* _Activity_: Give all of the listing again word for word, with images excluded.

* _The records_:
..............................

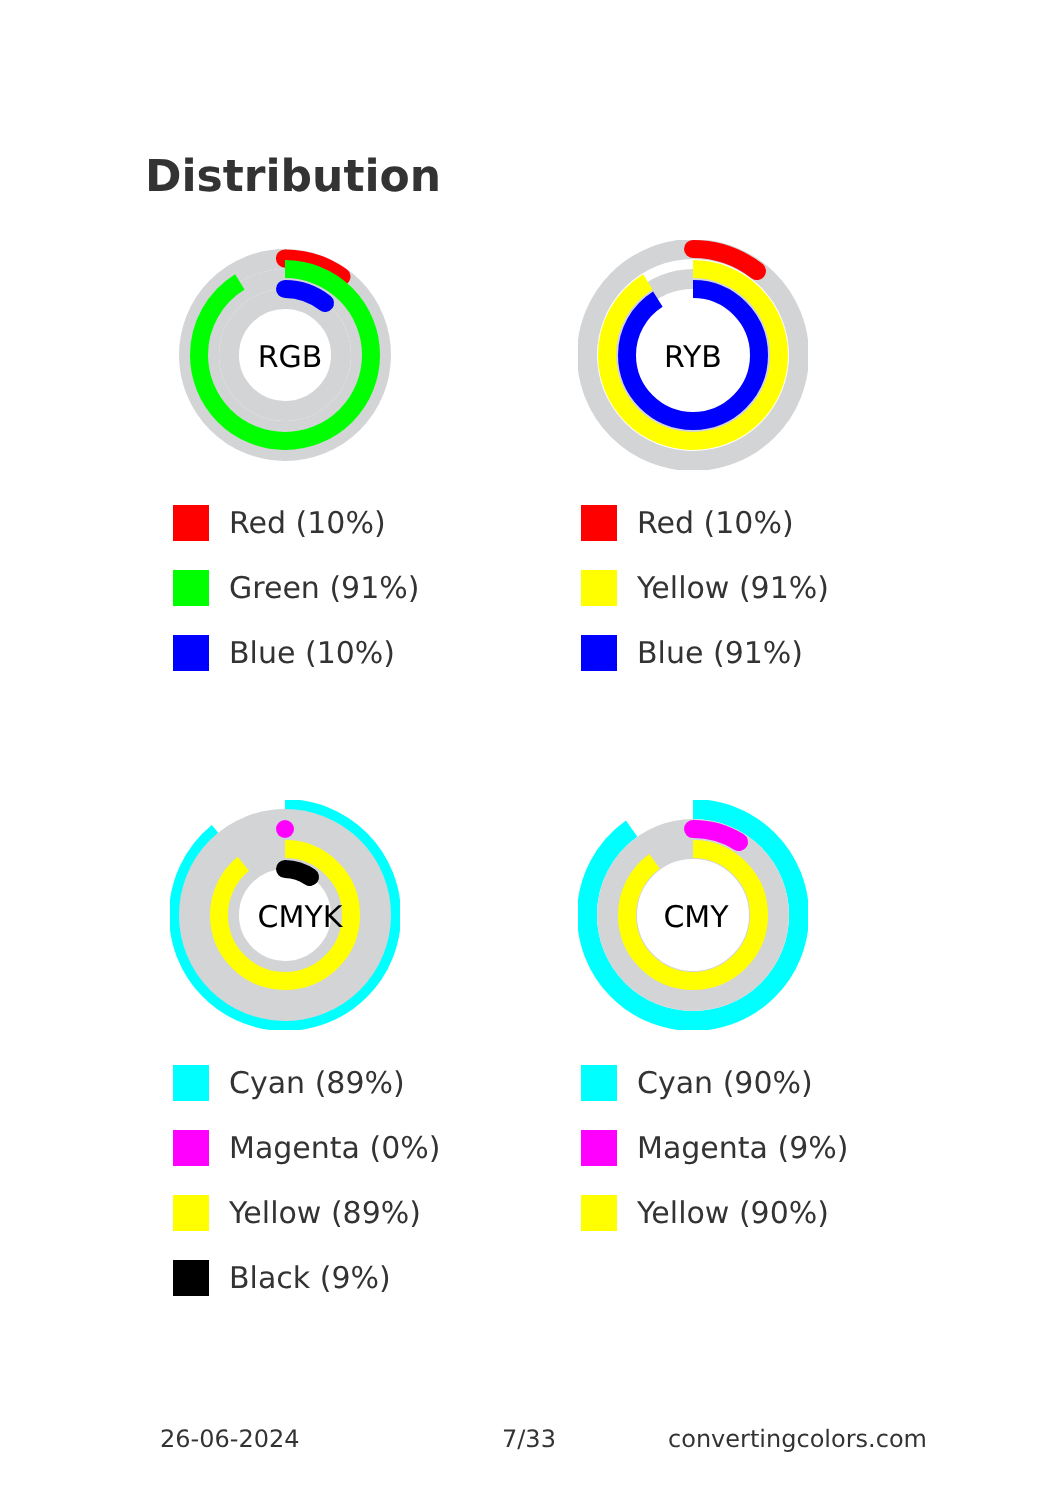Distribution
RGB
Red (10%)
Green (91%)
Blue (10%)
RYB
Red (10%)
Yellow (91%)
Blue (91%)
CMYK
Cyan (89%)
Magenta (0%)
Yellow (89%)
Black (9%)
CMY
Cyan (90%)
Magenta (9%)
Yellow (90%)
26-06-2024 7/33 convertingcolors.com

..............................

* _Result_:
Distribution
RGB
Red (10%)
Green (91%)
Blue (10%)
RYB
Red (10%)
Yellow (91%)
Blue (91%)
CMYK
Cyan (89%)
Magenta (0%)
Yellow (89%)
Black (9%)
CMY
Cyan (90%)
Magenta (9%)
Yellow (90%)
26-06-2024 7/33 convertingcolors.com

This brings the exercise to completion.